June 28, 2025, 11:30 a.m. ET

Marble reliefs half shaded in red represent allegorical figures of justice on the exterior of the Supreme Court of the United States.
Credit...Will Matsuda for The New York Times

Jamelle Bouie

The heart of Justice Ketanji Brown Jackson’s dissent in Trump v. CASA is that the Constitution does not permit the exercise of arbitrary power and is certainly not a document that gives to any single individual the authority to rewrite the law.

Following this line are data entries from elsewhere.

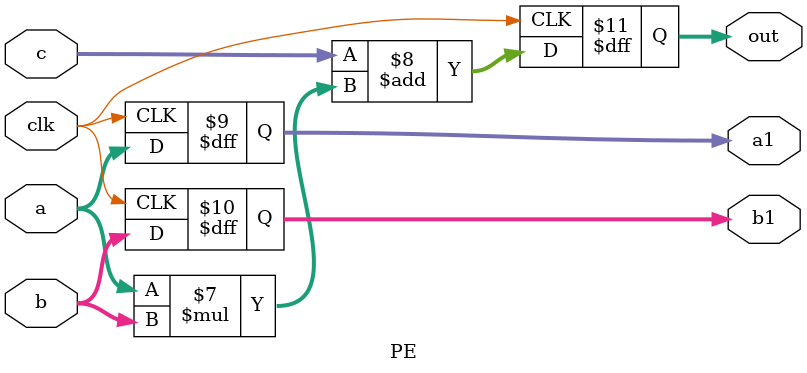
<source format=v>



module PE(a,b,c,a1,b1,out,clk);

parameter N = 31;

input [N:0] a,b,c; 
output  [N:0] a1,b1;
input clk;

output [N:0] out;
reg [N:0] a1,b1;
reg [N:0] out;

function automatic [N:0] func(input [N:0] a,b,c);
    begin
        func = c+a*b;
    end
endfunction

// For this model the functionality of the PE is not changed with the change in data type.
// a, b is passed through PE as a regester and another output c+a*b is calculated for each clock cycle.

//For programming it on FPGA. It is preferred to use posedge clock as the FPGA has only either posedge clock triggered Flipflops or negedge triggered Flipflops.
// If clock is used while synthesis in FPGA IT cannot allocate any FLIPFlops to the PE's and data flow in the systolic array observed is not same as expected.  

always @(negedge clk)
begin
	a1 <= a;
	b1 <= b;
    out <= func(a,b,c);
end

endmodule

</source>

This may seem to be a strange dissent to issue in a case that deals narrowly with the legality of nationwide injunctions, the practice by which federal courts block the application of laws and executive orders for the entire nation as a way of issuing temporary relief pending further appeal. But this particular case regarding nationwide injunctions had to do with the Trump administration’s order overturning birthright citizenship, a right established in Section 1 of the 14th Amendment and reaffirmed in subsequent legislation and jurisprudence.

In 1898, the Supreme Court held that birthright citizenship applies to every person born in the United States. The only exceptions are those people who do not fall under the jurisdiction — which is to say, the laws — of the United States. In 1868, at the time the amendment was ratified, that meant foreign diplomats and members of Native tribes.

The children of everyone else are citizens if they are born on American soil. Driven by his nativist vision for the United States, President Trump sought to subvert this, with an executive order limiting birthright citizenship to only those with at least one parent who is a citizen or lawful permanent resident. The order, issued on the president’s first day back in office, was set to take effect on Feb. 19.

This was an outright attack on the Constitution. However much Donald Trump and Stephen Miller might want it to be otherwise, undocumented immigrants are subject to the jurisdiction of the United States — they can be arrested and tried in criminal courts, for instance — and thus their children, who are also subject to that jurisdiction, are American citizens if born on American soil.

The blatant illegality of the president’s executive order meant immediate legal backlash. Several states and parties filed lawsuits and a federal court quickly held that the executive order was plainly unconstitutional, freezing it nationwide.